### [Required work]
Look through the records, and whenever a line includes the word "height", copy it.

### [Stored items from a collection]
________
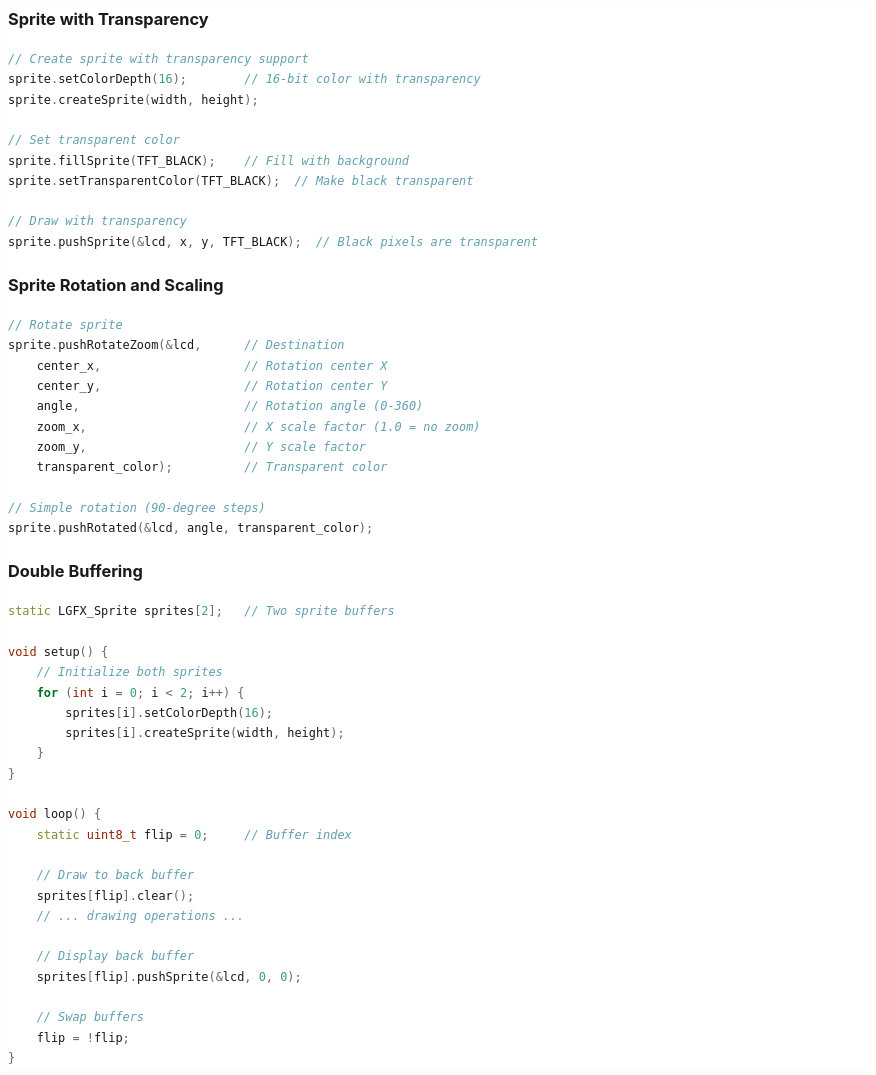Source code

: ### Sprite with Transparency

```cpp
// Create sprite with transparency support
sprite.setColorDepth(16);        // 16-bit color with transparency
sprite.createSprite(width, height);

// Set transparent color
sprite.fillSprite(TFT_BLACK);    // Fill with background
sprite.setTransparentColor(TFT_BLACK);  // Make black transparent

// Draw with transparency
sprite.pushSprite(&lcd, x, y, TFT_BLACK);  // Black pixels are transparent
```

### Sprite Rotation and Scaling

```cpp
// Rotate sprite
sprite.pushRotateZoom(&lcd,      // Destination
    center_x,                    // Rotation center X
    center_y,                    // Rotation center Y
    angle,                       // Rotation angle (0-360)
    zoom_x,                      // X scale factor (1.0 = no zoom)
    zoom_y,                      // Y scale factor
    transparent_color);          // Transparent color

// Simple rotation (90-degree steps)
sprite.pushRotated(&lcd, angle, transparent_color);
```

### Double Buffering

```cpp
static LGFX_Sprite sprites[2];   // Two sprite buffers

void setup() {
    // Initialize both sprites
    for (int i = 0; i < 2; i++) {
        sprites[i].setColorDepth(16);
        sprites[i].createSprite(width, height);
    }
}

void loop() {
    static uint8_t flip = 0;     // Buffer index
    
    // Draw to back buffer
    sprites[flip].clear();
    // ... drawing operations ...
    
    // Display back buffer
    sprites[flip].pushSprite(&lcd, 0, 0);
    
    // Swap buffers
    flip = !flip;
}
```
________
### [Response to the task]
sprite.createSprite(width, height);
        sprites[i].createSprite(width, height);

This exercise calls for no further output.